Editorial: 'End may be in sight, but we still have no clue what it is'
Blinded by her illogical belief in the occurrence of the improbable, Theresa May gets to stagger on for a bit longer. The EU had no choice but to cry "enough".
It won't require a royal commission to determine the current British prime minister bears the brunt of responsibility for the meltdown in London over Brexit.
Brussels was forced to take matters in hand to bring order to the rolling mayhem at Westminster.
The trouble is, the latest attempt to get clarity through the political pea-souper hanging over Westminster looks as futile as all the others. The cliff-edge has been moved out a little, but the fall is as deep and forbidding as ever, in the event of a likely no deal.
Mrs May's return to London was greeted with scorn by even members of her own party. To think her whole Brexit misadventure began with the mission statement to: "Take back control."
Furious MPs openly compared her to Neville Chamberlain, amid growing calls for her to quit. The obloquy, at least for him, is likely to end soon should her deal fail a third time next week. A cabinet coup is looking more likely as the recriminations fester. Unfortunately, this does not guarantee the deadlock will end. For if she goes, her replacement will likely come from the Eurosceptic wing.
In the most optimistic scenario, there will be a series of indicative votes. Compromise might eventually emerge to be agreed across the House. Hope, as Donald Tusk likes to remind us, should be last to die.
Brussels may be gambling the mortification of the UK having to contest European elections, having spent three years trying to disentangle from the EU, may be a powerful incentive to avoid a lengthy delay.
Mrs May's refusal to countenance membership of the customs union, or to step back from any of her infamous red lines, has been ruinous. The prospect of another referendum, or a confirmation election, could come into play, but given the levels of toxicity and rancour, it is difficult to see where unity can be found.
Ireland is caught between the shifting tectonic plates. Politically and economically, the landscape will be very different post-Brexit.
But without a deal, that terrain could be volcanic. As Taoiseach Leo Varadkar pointed out again yesterday, Ireland has obligations to protect the single market.
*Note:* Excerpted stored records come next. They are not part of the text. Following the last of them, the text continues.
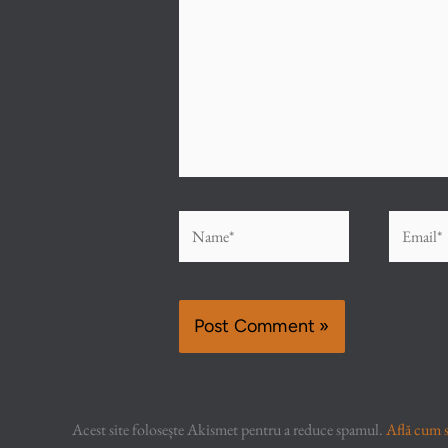
Name*
Email*
Acest site folosește Akismet pentru a reduce spamul.
Află cum s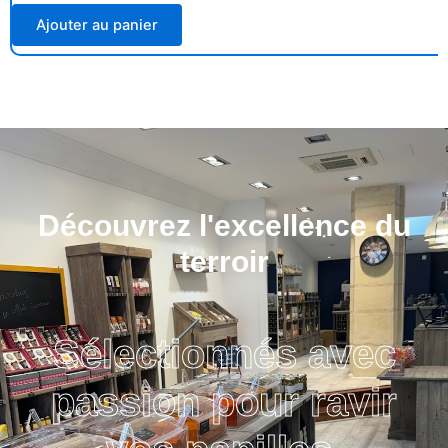
Ajouter au panier
Découvrez l'excellence du
terroir
Sélectionnés avec
passion pour ravir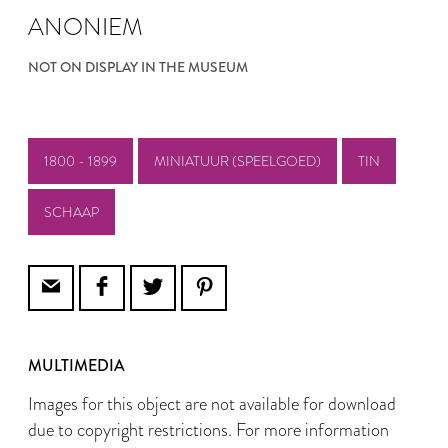
ANONIEM
NOT ON DISPLAY IN THE MUSEUM
1800 - 1899
MINIATUUR (SPEELGOED)
TIN
SCHAAP
MULTIMEDIA
Images for this object are not available for download
due to copyright restrictions. For more information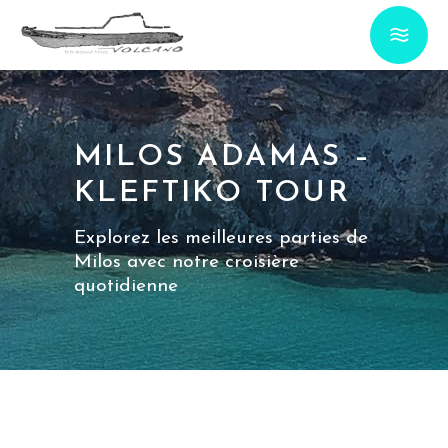
MILOS ADAMAS –
KLEFTIKO TOUR
Explorez les meilleures parties de
Milos avec notre croisière
quotidienne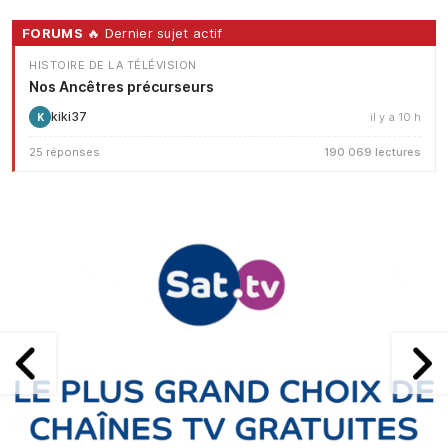
FORUMS
🔥 Dernier sujet actif
HISTOIRE DE LA TÉLÉVISION
Nos Ancêtres précurseurs
kiki37
il y a 10 h
K
25 réponses
190 069 lectures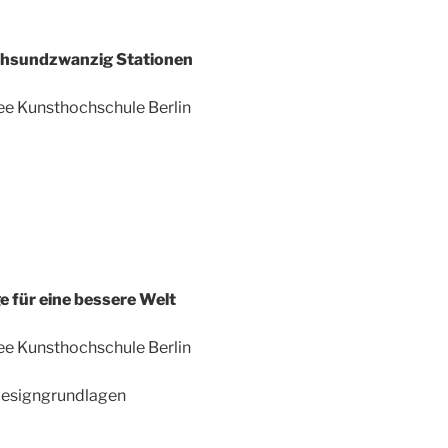
echsundzwanzig Stationen
ee Kunsthochschule Berlin
e für eine bessere Welt
ee Kunsthochschule Berlin
Designgrundlagen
Preventing the Border from becoming a back door into the single market will be our responsibility. France and Germany won't be long in reminding us of our duty.
Mr Varadkar appears confident the UK government is amenable to managing the Border question in a no-deal outcome.
But the EU will have the final say.
At this point, all we really know is if the withdrawal deal is not agreed by April 12 there will be a crash-out, for which there is said to be no majority in the House. Alternatively, Brussels could allow a longer delay, but only with strings attached. This would see the UK actually tightening ties with the EU.
We may be into the endgame, but to what end is as obscure as ever.